Selected excerpt:
As we approach the high rush time of the holiday season,
I will try to gear the next blogs toward holiday themes. Thanksgiving is first up on the docket, so I figured this blog would be geared toward being thankful. We, as equestrians, seem to be a type of people that always strive for more. It is what pushes us to continue to better ourselves within our riding careers. In all sense of the matter, it is what makes us crazy enough to participate in a sport that is a never-ending progress. We are also surrounded, within our sport, by our comrades who always seem to have more than we do. It is natural to hope to have more, I believe, but when we look and tally up what we do have, we are reminded that we are blessed in many ways. Thank you.
Be thankful for your horse(es). I’m not sure if you all are like me or not, but I’m not a fan of big groups of people, even horse people at times. I am a more secluded, tight-knit group type of person and in big crowds, I tend to clam up. My horses are my best friends. I am always up for seeing and talking to my horses day in and day out. Even after the worlds worst ride, or in my case a bad day of the baby horses, I’m ready to settle them into their stalls, feed them dinner, and get back in the saddle the next day. I am thankful that my horses in themselves are always happy to see me too. It’s fun to watch your horse learn to bond with you. If you pay close enough attention, just as with your spouse or partner, each horse loves different aspects of you and looks for different kinds of affections. Pay attention to how your horse shows you they love you and be thankful for that. We are blessed to have these creatures teach us many life lessons about ourselves. I absolutely believe that they teach us, much more than we teach them and this is a true gift our life journey has given us.

Job A:
Answer these questions about the blog post on being thankful:
(i) Which holiday does the writer say is first up on the docket?
(ii) What does the writer call their horses?
(iii) Even after a bad day with the baby horses, what three things is the writer ready to do?
Job B: Repeat the blog post on being thankful word for word from "As we approach" up to and including "ways. Thank you.".
Job C: Pick up the blog post on being thankful where it stops and continue it.

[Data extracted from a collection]
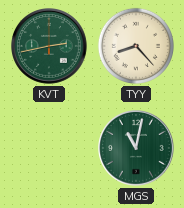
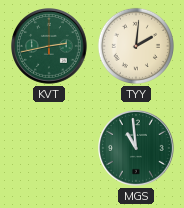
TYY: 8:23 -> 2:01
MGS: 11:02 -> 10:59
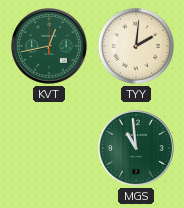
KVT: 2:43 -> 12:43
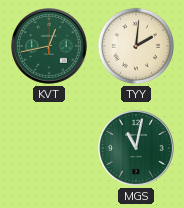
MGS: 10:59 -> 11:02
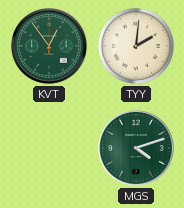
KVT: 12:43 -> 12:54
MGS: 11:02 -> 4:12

Exercise response A:
(i) Thanksgiving.
(ii) Their best friends.
(iii) Settle them into their stalls, feed them dinner, and get back in the saddle the next day.

Exercise response B:
As we approach the high rush time of the holiday season,
I will try to gear the next blogs toward holiday themes. Thanksgiving is first up on the docket, so I figured this blog would be geared toward being thankful. We, as equestrians, seem to be a type of people that always strive for more. It is what pushes us to continue to better ourselves within our riding careers. In all sense of the matter, it is what makes us crazy enough to participate in a sport that is a never-ending progress. We are also surrounded, within our sport, by our comrades who always seem to have more than we do. It is natural to hope to have more, I believe, but when we look and tally up what we do have, we are reminded that we are blessed in many ways. Thank you.

Exercise response C:
Be thankful for your own family. Whether family to you is your parents or a spouse, we know we are not an easy type of people. We spend more hours than we need to at the barn. Our families have grown accustomed to knowing we’ll be another hour past whatever time we said we’d be home. When we get home we bring muddy boots, dusty clothes, horse hair, and the lovely smell of the barn with us. I know some horse women who like to clean their house, but the majority of us avoid it like the plague. I know I personally will spot clean my barn ANY time over cleaning the house. I’ve learned it makes my partner happy, so I put forth the good effort. It takes a long time for non-horse people to understand or try to understand why we do what we do or why we spend what we spend on our horses, but at the end of the day if they take the late nights, the weekends gone, the messy house, and fact that we probably love our horses first and foremost then they themselves are saints of their own. Thank you.
Also be thankful for yourself. It’s not easy balancing this passion we have and a normal life. I think early on we learn that sometimes one gives over the other. I’ve seen many of my clients sacrifice their horse dreams for their families. There is no right or wrong way to balance the two, but we are blessed with the horses who stick by us and the people who also stick by us. So, be thankful for your horse, your family, and your riding path.
Have a Happy Thanksgiving all!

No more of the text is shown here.